**Text extract**
The Windrush scandal has cast a shadow over government attempts to alleviate the UK’s ‘callous’ immigration policies, undermining aspirations for a ‘Global Britain’. Grania Langdon-Down reports
THE LOW DOWN
The government’s efforts to promote ‘Global Britain’ are built on the foundations of the hostile environment policies Theresa May introduced as home secretary, which continue to permeate every area of immigration policy and practice. While the scandalous treatment of the Windrush generation was a wakeup call for ministers, only two payments have been made under the Home Office’s interim emergency funding scheme. Arbitrary decisions and routine rejection of right-to-remain applications which contain only minor errors are tarnishing the UK’s reputation, just as 3.5m EU citizens consider their future in the UK. As Brexit looms, immigration law is yet one more area in which inconvenience is testing the commitments foreign nationals have made to this country.
It is nearly a year since the full scale of the Windrush generation scandal broke – and dismay is palpable among practitioners who say the ‘callousness’ of Home Office policies is seeping into all areas of immigration.
With 3.5 million EU nationals being brought into the immigration regime post-Brexit, they warn the potential for Windrush-style errors, coupled with the negativity created around migration, is damaging the government’s aspirations for a ‘Global Britain’.
When Sajid Javid became home secretary last April, he disowned the ‘hostile environment’ approach championed by Theresa May when she was home secretary, rebranding it as the ‘compliant environment’.
A Home Office spokesman tells the Gazette it is ‘resolute’ in its determination to ‘right the wrongs’ of Windrush and prevent them happening again. He stresses the department’s commitment to a ‘fair and humane’ immigration policy which ‘welcomes and celebrates’ people who are here legally but also tackles illegal immigration.
But practitioners working across the sector say the legacy of ‘hostile environment’ policies has permeated the whole sector and led to a ‘culture of disbelief’ among Home Office decision-makers.

(Collected data)
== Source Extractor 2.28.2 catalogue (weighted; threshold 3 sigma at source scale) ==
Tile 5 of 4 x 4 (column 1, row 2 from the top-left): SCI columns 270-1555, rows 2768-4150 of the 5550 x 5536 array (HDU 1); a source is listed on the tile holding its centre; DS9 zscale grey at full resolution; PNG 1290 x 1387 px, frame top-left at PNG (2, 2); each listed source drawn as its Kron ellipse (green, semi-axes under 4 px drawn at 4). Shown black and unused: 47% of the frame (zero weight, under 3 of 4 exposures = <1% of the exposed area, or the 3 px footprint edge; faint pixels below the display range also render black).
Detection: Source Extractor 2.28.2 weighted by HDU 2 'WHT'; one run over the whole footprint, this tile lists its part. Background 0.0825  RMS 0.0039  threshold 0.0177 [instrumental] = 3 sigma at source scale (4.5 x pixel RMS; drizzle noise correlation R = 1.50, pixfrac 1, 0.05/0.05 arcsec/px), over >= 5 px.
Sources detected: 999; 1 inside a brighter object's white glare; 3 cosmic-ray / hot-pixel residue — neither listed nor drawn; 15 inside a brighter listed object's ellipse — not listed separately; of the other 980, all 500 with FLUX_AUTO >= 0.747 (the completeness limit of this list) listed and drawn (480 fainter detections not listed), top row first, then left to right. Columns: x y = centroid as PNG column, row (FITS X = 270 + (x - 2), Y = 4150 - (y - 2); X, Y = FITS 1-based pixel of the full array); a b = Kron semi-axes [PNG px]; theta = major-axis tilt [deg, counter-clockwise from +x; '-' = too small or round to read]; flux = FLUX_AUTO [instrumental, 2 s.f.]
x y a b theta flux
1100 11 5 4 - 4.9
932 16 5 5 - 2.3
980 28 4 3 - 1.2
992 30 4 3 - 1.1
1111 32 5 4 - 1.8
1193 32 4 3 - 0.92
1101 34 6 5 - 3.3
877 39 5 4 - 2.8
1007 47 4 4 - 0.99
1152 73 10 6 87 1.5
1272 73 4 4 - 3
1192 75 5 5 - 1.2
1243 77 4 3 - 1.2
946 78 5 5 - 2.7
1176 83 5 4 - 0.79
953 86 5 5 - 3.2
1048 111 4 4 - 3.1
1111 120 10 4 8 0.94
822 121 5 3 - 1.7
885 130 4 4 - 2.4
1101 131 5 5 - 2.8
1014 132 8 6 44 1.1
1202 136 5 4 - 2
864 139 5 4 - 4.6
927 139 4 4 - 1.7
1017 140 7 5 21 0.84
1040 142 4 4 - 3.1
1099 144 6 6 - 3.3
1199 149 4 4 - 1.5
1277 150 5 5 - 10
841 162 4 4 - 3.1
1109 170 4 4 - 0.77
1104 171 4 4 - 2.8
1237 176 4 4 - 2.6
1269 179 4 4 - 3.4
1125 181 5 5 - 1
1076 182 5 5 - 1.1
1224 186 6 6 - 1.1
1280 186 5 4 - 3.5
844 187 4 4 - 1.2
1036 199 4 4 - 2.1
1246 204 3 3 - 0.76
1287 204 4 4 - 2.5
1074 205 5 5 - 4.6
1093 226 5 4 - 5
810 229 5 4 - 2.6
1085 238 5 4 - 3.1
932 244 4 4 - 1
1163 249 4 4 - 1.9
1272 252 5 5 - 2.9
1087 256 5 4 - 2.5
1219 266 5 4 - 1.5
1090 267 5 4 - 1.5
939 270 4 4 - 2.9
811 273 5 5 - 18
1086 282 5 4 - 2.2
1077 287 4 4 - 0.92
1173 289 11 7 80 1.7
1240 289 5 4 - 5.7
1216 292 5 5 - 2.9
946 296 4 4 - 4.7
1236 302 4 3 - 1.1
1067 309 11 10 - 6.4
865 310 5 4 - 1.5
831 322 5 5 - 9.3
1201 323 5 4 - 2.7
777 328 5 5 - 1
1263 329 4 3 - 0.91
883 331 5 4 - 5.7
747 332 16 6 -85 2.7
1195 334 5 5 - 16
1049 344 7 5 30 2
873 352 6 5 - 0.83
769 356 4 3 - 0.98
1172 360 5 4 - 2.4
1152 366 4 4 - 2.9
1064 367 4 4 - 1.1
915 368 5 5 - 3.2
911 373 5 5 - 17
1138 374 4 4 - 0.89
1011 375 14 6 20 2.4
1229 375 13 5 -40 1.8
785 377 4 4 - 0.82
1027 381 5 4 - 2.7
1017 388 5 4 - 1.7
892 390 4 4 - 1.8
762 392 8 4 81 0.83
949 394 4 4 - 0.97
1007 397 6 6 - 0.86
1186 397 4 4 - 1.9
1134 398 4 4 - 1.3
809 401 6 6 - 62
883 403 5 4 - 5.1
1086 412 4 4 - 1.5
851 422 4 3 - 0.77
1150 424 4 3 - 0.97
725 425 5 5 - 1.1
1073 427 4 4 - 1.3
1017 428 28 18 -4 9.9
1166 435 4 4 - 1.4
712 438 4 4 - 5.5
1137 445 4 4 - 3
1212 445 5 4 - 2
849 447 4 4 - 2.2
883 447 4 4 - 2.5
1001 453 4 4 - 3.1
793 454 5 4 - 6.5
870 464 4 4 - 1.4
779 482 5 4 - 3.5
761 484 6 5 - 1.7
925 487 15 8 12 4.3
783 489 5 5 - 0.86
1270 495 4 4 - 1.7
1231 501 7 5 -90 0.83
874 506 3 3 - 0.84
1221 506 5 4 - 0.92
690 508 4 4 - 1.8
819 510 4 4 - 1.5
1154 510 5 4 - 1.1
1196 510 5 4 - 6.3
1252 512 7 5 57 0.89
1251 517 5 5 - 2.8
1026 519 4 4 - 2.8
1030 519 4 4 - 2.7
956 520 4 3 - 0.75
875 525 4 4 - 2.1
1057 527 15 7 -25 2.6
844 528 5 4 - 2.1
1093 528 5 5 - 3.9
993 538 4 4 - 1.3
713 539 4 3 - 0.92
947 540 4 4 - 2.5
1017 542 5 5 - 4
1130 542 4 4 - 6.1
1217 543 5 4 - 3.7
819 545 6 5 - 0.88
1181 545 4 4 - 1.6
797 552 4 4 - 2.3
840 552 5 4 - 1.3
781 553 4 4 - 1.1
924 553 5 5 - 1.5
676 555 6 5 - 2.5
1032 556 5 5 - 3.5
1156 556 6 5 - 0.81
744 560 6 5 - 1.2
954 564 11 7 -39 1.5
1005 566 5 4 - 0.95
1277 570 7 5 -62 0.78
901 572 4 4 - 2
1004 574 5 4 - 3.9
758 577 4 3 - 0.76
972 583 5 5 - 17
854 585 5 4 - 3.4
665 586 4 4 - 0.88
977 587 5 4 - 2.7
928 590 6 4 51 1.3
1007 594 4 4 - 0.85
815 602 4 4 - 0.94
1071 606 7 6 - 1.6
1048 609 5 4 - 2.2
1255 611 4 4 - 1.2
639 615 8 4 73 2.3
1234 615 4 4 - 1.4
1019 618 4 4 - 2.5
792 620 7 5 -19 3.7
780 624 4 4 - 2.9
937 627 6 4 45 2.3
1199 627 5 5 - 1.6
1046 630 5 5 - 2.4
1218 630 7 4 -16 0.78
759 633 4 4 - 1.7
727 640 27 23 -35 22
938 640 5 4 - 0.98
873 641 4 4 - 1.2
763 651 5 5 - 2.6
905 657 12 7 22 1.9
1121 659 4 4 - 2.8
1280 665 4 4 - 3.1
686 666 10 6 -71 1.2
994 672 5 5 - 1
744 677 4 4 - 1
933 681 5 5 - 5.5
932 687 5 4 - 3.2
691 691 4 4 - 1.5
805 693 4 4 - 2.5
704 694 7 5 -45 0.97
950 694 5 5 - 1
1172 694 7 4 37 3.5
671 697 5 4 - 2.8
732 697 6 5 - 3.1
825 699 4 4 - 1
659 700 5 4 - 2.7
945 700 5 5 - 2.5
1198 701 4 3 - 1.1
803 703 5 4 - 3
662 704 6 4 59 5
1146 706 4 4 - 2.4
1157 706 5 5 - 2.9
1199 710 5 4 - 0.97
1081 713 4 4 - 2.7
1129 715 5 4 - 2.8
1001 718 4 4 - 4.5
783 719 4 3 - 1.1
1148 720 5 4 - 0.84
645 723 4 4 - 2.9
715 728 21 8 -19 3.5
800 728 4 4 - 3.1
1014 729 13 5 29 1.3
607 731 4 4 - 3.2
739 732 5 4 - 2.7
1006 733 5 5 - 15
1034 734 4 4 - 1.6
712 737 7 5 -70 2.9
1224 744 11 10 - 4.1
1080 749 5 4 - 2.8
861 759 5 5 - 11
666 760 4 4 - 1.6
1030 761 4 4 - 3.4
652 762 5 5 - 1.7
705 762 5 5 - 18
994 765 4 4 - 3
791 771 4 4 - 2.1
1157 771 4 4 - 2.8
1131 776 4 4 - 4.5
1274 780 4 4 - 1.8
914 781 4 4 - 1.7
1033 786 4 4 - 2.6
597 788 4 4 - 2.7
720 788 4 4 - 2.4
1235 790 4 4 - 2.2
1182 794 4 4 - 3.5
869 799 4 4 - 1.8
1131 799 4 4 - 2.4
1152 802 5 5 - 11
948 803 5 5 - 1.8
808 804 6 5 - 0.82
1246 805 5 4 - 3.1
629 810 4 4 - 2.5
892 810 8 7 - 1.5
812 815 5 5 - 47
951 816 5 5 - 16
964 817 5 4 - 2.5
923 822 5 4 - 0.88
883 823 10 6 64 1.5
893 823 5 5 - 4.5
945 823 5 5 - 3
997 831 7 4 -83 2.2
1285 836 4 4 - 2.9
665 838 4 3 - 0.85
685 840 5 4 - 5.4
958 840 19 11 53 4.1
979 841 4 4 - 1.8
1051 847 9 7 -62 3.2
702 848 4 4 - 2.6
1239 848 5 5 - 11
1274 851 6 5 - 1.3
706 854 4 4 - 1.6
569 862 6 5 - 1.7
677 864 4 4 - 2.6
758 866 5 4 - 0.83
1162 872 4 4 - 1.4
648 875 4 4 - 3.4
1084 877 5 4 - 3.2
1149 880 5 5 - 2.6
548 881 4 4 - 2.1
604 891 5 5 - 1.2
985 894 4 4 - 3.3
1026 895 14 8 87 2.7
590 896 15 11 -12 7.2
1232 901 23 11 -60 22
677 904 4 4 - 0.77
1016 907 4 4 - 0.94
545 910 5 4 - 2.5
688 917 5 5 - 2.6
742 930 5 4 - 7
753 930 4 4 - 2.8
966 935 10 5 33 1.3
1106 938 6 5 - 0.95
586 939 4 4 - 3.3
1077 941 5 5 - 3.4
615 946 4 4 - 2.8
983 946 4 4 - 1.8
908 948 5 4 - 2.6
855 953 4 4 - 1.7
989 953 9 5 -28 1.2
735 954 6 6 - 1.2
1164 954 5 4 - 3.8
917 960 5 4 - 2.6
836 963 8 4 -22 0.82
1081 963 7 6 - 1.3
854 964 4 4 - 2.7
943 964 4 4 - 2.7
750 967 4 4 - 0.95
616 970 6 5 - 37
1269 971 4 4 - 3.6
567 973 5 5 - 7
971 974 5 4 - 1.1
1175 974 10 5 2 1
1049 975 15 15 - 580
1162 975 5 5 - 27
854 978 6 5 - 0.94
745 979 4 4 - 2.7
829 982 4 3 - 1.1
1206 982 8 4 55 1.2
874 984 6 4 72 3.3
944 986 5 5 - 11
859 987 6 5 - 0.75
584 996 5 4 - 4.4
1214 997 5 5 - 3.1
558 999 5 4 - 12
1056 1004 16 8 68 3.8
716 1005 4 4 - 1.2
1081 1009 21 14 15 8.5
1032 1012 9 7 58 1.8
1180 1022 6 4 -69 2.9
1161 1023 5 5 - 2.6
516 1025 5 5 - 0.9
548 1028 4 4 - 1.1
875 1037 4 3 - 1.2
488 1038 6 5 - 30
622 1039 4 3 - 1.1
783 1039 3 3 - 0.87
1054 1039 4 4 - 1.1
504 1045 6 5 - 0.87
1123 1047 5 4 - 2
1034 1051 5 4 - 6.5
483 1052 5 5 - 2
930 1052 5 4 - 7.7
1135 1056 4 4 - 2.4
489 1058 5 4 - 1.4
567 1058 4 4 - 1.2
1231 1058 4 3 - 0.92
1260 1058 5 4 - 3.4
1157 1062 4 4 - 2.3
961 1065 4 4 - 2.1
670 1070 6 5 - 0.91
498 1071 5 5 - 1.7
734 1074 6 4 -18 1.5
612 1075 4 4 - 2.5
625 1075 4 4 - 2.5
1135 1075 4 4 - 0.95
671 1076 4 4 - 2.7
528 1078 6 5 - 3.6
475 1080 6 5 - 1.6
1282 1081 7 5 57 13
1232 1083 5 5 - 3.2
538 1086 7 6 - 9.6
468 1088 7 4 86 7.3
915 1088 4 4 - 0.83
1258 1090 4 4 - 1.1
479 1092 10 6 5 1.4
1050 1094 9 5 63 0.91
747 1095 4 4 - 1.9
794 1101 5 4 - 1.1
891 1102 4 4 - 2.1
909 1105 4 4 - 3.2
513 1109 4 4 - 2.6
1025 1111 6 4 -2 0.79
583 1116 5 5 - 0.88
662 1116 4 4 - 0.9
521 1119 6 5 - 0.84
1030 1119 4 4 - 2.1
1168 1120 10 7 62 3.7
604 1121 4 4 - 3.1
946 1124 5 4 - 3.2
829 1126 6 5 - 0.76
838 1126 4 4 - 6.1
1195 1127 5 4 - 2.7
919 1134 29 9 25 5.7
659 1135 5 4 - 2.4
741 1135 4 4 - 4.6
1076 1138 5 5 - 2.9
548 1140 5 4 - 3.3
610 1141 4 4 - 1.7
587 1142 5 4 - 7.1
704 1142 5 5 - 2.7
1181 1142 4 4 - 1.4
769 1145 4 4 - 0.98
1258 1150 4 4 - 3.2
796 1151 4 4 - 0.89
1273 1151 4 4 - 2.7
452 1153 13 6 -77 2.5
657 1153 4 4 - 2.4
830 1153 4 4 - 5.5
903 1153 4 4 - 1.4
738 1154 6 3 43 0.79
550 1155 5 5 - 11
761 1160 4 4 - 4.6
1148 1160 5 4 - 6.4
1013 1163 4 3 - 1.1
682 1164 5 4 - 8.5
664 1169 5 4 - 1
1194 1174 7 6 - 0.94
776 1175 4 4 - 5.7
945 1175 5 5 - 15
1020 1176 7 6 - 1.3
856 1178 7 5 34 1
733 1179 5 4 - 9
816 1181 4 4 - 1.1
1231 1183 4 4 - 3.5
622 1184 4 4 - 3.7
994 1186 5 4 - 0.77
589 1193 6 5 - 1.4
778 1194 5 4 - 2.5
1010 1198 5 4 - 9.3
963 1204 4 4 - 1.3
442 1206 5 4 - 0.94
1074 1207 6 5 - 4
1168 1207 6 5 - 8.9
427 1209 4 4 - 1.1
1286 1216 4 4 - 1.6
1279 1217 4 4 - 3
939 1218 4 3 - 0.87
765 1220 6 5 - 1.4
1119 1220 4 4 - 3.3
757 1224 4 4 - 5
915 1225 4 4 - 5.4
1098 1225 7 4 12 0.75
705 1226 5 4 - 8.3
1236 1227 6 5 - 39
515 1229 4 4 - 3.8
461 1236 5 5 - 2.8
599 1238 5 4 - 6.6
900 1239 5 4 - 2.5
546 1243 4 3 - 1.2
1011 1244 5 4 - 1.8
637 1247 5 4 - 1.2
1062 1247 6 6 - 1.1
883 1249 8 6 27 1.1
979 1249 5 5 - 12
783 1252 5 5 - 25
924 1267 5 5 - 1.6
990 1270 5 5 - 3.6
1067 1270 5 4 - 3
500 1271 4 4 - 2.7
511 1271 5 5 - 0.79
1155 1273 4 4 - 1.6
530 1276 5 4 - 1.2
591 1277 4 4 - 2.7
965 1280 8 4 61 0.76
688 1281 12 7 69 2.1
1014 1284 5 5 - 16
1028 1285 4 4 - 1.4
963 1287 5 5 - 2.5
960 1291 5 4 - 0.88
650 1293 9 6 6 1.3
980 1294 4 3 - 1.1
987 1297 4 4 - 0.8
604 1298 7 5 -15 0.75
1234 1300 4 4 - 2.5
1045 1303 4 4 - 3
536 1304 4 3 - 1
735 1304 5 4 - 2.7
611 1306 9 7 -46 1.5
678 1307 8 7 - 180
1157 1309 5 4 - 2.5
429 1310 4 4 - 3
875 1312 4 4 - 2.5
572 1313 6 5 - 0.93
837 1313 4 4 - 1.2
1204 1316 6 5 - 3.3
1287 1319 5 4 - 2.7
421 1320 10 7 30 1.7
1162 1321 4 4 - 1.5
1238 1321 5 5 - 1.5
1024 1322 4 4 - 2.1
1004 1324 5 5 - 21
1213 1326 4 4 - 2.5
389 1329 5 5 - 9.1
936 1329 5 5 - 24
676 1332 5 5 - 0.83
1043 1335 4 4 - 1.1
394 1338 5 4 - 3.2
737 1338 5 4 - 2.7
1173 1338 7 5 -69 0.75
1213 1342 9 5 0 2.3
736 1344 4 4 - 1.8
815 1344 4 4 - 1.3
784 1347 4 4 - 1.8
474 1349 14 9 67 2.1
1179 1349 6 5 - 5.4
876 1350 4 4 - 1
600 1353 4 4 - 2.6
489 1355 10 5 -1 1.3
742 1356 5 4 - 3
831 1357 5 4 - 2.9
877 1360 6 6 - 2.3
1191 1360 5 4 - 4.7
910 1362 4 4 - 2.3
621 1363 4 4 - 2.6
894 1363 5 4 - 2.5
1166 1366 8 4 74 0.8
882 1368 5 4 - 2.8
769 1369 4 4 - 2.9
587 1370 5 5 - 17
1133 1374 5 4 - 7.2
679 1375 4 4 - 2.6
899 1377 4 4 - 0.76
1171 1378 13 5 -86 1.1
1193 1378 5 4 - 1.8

**Given problem**
Resume the article above on the Windrush scandal and UK immigration policy, picking up after its final sentence.

**Result for this exercise**
The hostile measures have harmed the UK’s reputation as a migrant-friendly nation open for business
Laura Devine, Laura Devine Solicitors
Buoyed by success in overturning the ‘right-to-rent’ checks on the immigration status of tenants, Nicola Burgess, legal director of the Joint Council for the Welfare of Immigrants (JCWI), says: ‘We intend to dismantle the hostile environment, repugnant policy by repugnant policy.’
Laura Devine, managing partner of Laura Devine Solicitors and a Gazette columnist, says the Home Office appears keen to soften its language around immigration. She says some proposed changes in the December white paper suggest ‘genuine improvements’, including making the new immigration system more streamlined, easy to access and low-cost.
But she adds: ‘The hostile environment measures have, in many ways, damaged relations within communities, harmed the UK’s reputation as a migrant-friendly and outward-looking nation open for business, and, ironically, helped to create a hostile environment for many of the very migrants who would benefit the UK.’
For Alison Stanley, joint head of Bindmans’ immigration, asylum and nationality team, the ‘callousness of the Home Office’s approach and the negativity created around migration is seeping through every aspect of immigration and asylum, including areas where we need to encourage people to come to fill gaps in our own workforce’.
Net EU immigration is at a six-year low. ‘I have had a lot of people tell me they are packing up and going home,’ Stanley says, ‘because they don’t feel wanted here.’
Philip Trott, a partner in Bates Wells Braithwaite’s immigration team, also questions where business is going to ‘magic up’ workers wanting to live and work here. The hostile environment has ‘permeated the entire profile of immigration’, he says, with ‘totally genuine, ordinary folk’ being caught by policies such as the right to rent.
He describes a client whose biometric residence permit was stolen. It is taking months to get a replacement and, in the meantime, their tenancy ran out and they would have been homeless with their baby if a landlord had not been prepared to take the risk of being fined.
Business immigration is also becoming increasingly mixed up with personal issues. ‘If you can’t get the answer through the business route because of Brexit, what can you get?’ says Trott.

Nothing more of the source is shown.